WILLIAMSTOWN - A number of people came to Fenton Art Glass in Williamstown over the Labor Day weekend to see if they have a rare and unique piece of Fenton glass.
They came to see if they had a piece of glass made by the company, over the course of its history, which could win the Fenton Art Glass Treasure Hunt Contest.
The company holds a number of identification events throughout the year, said Randy Fenton, president and treasurer of the company's gift shop.
Jim Measell, historian for Fenton Art Glass, looks over a piece brought in during an identification event at the Fenton Gift Shop over the Labor Day weekend. Fenton officials are trying to find the oldest, rarest and most unique piece of glass manufactured by the Williamstown plant for a contest they are conducting.
"The event is part of a national effort where members of the Fenton family are signing pieces of glasswork all over the country at various dealers," he said. "We are looking for the oldest, the rarest and the most unique piece of Fenton glass. It is a contest."
During these signing events, they have someone evaluating Fenton pieces people have, trying to find the oldest, the rarest and the most unique.
"We are trying to spur interest in Fenton and get people to bring in their pieces," Fenton said.
Fenton historian Jim Measell has been at the gift shop since Friday evaluating pieces people have brought in. He is scheduled to be at the gift shop today from 11 a.m. to 1 p.m.
"What Jim is doing is he is identifying for four days during our signing event here," Fenton said. "He is keeping a list of everything he is checking.
"He will then choose the winner. That winner will get a $25 gift certificate and it will be put in with all the national winners from all over the country to be one of two grand prize winners who will both receive a $500 gift certificate to buy Fenton Glass."
Some of the pieces brought in date back to the early 1900s.
"We're having more fun than people should be allowed to have," Measell said. "I have seen some very rare and interesting things.
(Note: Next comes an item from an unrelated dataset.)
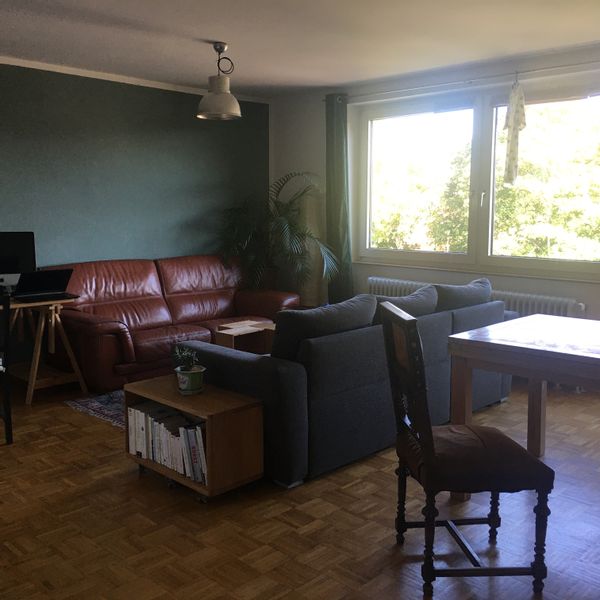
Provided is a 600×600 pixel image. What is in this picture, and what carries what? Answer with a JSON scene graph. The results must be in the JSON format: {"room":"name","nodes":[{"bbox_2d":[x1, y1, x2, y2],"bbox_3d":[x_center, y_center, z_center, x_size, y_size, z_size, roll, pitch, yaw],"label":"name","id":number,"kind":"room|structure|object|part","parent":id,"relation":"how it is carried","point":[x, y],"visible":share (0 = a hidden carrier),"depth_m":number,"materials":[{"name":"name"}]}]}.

"It is going to be very difficult to come up with a winner. We have seen some pieces that were old, some pieces that are rare and seen some pieces that were very interesting."
The turnout has been good throughout the long weekend, Fenton said.
"Jim has had around five people waiting in line at any given time," he said. "Jim is such an expert at knowing the different pieces. He can look at a piece and know around when it was made. He has a wealth of knowledge about Fenton."
Pattie Alden of Marietta wanted to see if any of the pieces she has might qualify for the contest.
"We wanted to see if we had anything of value and maybe get entered into the contest," she said. "I was happy with what he told me. I can now go online and look and see what I can find online."
Dana and Glenna Hoisington of Baltimore, Ohio, are regular visitors to the Williamstown plant.
"We are down here for the family signings, to buy more Fenton and have a couple of pieces identified," Dana Hoisington said.
He believes they have over 100 pieces of Fenton glass in their personal collection with shelves full of pieces all over their home.
Glenna Hoisington is always happy to make the trip to the Fenton plant.
"I am in heaven when I am near Fenton glass, all the different colors and shapes," she said. "We have been through the factory tour time after time."
Dana Hoisington said the work that goes into each piece makes it special.
"It is something that is made by hand," he said. "Every piece is individual. It is something that is made here in the United States.
"It is not jobs that are outsourced to anywhere else. It is American craftsmanship. That is what we enjoy about it. It is something we collect that has helped to keep someone employed in the United States."
People have come in during the weekend from all over the country, including Georgia, Michigan, all over Ohio and elsewhere, plant officials said.
Measell said he has seen so many interesting items, he has suggested they come up with a different criteria for winners and be able to give something to the people who have brought in really unique pieces.
"Someone brought in a small vase that was given to a woman's mother by the Fenton family when she took care of Tom Fenton when he was an infant in 1942," he said. "That certainly qualifies as interesting.
"On Saturday, I saw a very rare turtle from 1929 that was unique. (Sunday) I saw some pieces from 1908-1909 that qualify as old."
Measell will help people identify whatever piece of glass they have, whether Fenton-made it or not. He also offers suggestions where people can find out more about their particular piece.